• _Task brief_:
Give back all of the data exactly as it appears here.
=== Begin Enclosure ===
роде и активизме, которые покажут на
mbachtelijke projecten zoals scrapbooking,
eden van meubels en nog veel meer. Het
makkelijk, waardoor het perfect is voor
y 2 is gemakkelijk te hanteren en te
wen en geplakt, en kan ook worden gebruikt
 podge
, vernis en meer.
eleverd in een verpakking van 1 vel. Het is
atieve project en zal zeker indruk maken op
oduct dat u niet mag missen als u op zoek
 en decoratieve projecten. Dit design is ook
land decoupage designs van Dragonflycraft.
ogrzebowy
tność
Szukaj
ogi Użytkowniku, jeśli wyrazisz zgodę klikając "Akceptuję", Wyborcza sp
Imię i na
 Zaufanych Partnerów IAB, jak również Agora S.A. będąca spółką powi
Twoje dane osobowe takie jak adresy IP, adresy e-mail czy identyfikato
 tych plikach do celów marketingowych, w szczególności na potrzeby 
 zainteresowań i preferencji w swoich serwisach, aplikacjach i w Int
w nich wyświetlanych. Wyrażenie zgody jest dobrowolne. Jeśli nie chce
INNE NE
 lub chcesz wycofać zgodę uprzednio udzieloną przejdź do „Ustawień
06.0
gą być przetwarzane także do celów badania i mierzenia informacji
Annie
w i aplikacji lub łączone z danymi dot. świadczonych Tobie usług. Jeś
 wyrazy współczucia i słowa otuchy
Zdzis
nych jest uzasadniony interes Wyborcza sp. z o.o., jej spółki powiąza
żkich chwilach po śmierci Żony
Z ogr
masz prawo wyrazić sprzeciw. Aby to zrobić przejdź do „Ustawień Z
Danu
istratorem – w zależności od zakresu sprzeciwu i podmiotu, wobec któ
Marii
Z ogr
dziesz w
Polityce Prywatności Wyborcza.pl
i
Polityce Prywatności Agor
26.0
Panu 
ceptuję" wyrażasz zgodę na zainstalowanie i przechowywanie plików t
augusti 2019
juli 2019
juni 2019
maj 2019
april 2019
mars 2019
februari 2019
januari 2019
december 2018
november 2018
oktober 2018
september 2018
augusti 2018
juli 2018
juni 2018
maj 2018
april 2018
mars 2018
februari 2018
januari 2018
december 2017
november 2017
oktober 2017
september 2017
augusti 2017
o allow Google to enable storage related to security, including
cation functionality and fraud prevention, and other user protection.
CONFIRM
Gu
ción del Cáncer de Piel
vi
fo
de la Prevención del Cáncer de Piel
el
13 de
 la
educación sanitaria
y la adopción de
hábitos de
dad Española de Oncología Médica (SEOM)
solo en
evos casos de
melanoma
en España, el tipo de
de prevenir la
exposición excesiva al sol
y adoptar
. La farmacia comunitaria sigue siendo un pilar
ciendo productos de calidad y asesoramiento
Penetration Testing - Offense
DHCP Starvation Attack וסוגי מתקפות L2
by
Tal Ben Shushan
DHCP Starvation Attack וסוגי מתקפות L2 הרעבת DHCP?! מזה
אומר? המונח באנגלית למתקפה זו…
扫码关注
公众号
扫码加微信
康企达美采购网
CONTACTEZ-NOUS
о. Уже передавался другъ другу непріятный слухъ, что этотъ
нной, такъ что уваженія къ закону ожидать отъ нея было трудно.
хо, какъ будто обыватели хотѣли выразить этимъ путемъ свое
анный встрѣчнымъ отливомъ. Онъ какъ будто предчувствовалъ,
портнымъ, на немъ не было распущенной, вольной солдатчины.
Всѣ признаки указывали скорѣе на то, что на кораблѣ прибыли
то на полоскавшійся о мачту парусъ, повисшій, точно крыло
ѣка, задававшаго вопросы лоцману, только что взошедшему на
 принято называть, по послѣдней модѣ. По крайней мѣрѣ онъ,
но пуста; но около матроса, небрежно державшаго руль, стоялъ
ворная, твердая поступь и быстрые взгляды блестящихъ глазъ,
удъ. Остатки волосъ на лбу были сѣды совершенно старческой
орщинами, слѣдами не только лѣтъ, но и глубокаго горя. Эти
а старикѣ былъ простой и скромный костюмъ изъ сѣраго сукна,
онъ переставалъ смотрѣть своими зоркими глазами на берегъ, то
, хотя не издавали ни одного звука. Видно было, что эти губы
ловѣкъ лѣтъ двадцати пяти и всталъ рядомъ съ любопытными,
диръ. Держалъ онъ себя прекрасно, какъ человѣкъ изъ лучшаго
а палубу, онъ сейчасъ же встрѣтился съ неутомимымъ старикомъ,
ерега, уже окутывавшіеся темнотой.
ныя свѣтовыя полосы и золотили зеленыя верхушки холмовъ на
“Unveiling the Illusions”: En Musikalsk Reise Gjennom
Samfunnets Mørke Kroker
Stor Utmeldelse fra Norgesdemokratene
=== End Enclosure ===
• _Solution to this exercise_:
роде и активизме, которые покажут на
mbachtelijke projecten zoals scrapbooking,
eden van meubels en nog veel meer. Het
makkelijk, waardoor het perfect is voor
y 2 is gemakkelijk te hanteren en te
wen en geplakt, en kan ook worden gebruikt
 podge
, vernis en meer.
eleverd in een verpakking van 1 vel. Het is
atieve project en zal zeker indruk maken op
oduct dat u niet mag missen als u op zoek
 en decoratieve projecten. Dit design is ook
land decoupage designs van Dragonflycraft.
ogrzebowy
tność
Szukaj
ogi Użytkowniku, jeśli wyrazisz zgodę klikając "Akceptuję", Wyborcza sp
Imię i na
 Zaufanych Partnerów IAB, jak również Agora S.A. będąca spółką powi
Twoje dane osobowe takie jak adresy IP, adresy e-mail czy identyfikato
 tych plikach do celów marketingowych, w szczególności na potrzeby 
 zainteresowań i preferencji w swoich serwisach, aplikacjach i w Int
w nich wyświetlanych. Wyrażenie zgody jest dobrowolne. Jeśli nie chce
INNE NE
 lub chcesz wycofać zgodę uprzednio udzieloną przejdź do „Ustawień
06.0
gą być przetwarzane także do celów badania i mierzenia informacji
Annie
w i aplikacji lub łączone z danymi dot. świadczonych Tobie usług. Jeś
 wyrazy współczucia i słowa otuchy
Zdzis
nych jest uzasadniony interes Wyborcza sp. z o.o., jej spółki powiąza
żkich chwilach po śmierci Żony
Z ogr
masz prawo wyrazić sprzeciw. Aby to zrobić przejdź do „Ustawień Z
Danu
istratorem – w zależności od zakresu sprzeciwu i podmiotu, wobec któ
Marii
Z ogr
dziesz w
Polityce Prywatności Wyborcza.pl
i
Polityce Prywatności Agor
26.0
Panu 
ceptuję" wyrażasz zgodę na zainstalowanie i przechowywanie plików t
augusti 2019
juli 2019
juni 2019
maj 2019
april 2019
mars 2019
februari 2019
januari 2019
december 2018
november 2018
oktober 2018
september 2018
augusti 2018
juli 2018
juni 2018
maj 2018
april 2018
mars 2018
februari 2018
januari 2018
december 2017
november 2017
oktober 2017
september 2017
augusti 2017
o allow Google to enable storage related to security, including
cation functionality and fraud prevention, and other user protection.
CONFIRM
Gu
ción del Cáncer de Piel
vi
fo
de la Prevención del Cáncer de Piel
el
13 de
 la
educación sanitaria
y la adopción de
hábitos de
dad Española de Oncología Médica (SEOM)
solo en
evos casos de
melanoma
en España, el tipo de
de prevenir la
exposición excesiva al sol
y adoptar
. La farmacia comunitaria sigue siendo un pilar
ciendo productos de calidad y asesoramiento
Penetration Testing - Offense
DHCP Starvation Attack וסוגי מתקפות L2
by
Tal Ben Shushan
DHCP Starvation Attack וסוגי מתקפות L2 הרעבת DHCP?! מזה
אומר? המונח באנגלית למתקפה זו…
扫码关注
公众号
扫码加微信
康企达美采购网
CONTACTEZ-NOUS
о. Уже передавался другъ другу непріятный слухъ, что этотъ
нной, такъ что уваженія къ закону ожидать отъ нея было трудно.
хо, какъ будто обыватели хотѣли выразить этимъ путемъ свое
анный встрѣчнымъ отливомъ. Онъ какъ будто предчувствовалъ,
портнымъ, на немъ не было распущенной, вольной солдатчины.
Всѣ признаки указывали скорѣе на то, что на кораблѣ прибыли
то на полоскавшійся о мачту парусъ, повисшій, точно крыло
ѣка, задававшаго вопросы лоцману, только что взошедшему на
 принято называть, по послѣдней модѣ. По крайней мѣрѣ онъ,
но пуста; но около матроса, небрежно державшаго руль, стоялъ
ворная, твердая поступь и быстрые взгляды блестящихъ глазъ,
удъ. Остатки волосъ на лбу были сѣды совершенно старческой
орщинами, слѣдами не только лѣтъ, но и глубокаго горя. Эти
а старикѣ былъ простой и скромный костюмъ изъ сѣраго сукна,
онъ переставалъ смотрѣть своими зоркими глазами на берегъ, то
, хотя не издавали ни одного звука. Видно было, что эти губы
ловѣкъ лѣтъ двадцати пяти и всталъ рядомъ съ любопытными,
диръ. Держалъ онъ себя прекрасно, какъ человѣкъ изъ лучшаго
а палубу, онъ сейчасъ же встрѣтился съ неутомимымъ старикомъ,
ерега, уже окутывавшіеся темнотой.
ныя свѣтовыя полосы и золотили зеленыя верхушки холмовъ на
“Unveiling the Illusions”: En Musikalsk Reise Gjennom
Samfunnets Mørke Kroker
Stor Utmeldelse fra Norgesdemokratene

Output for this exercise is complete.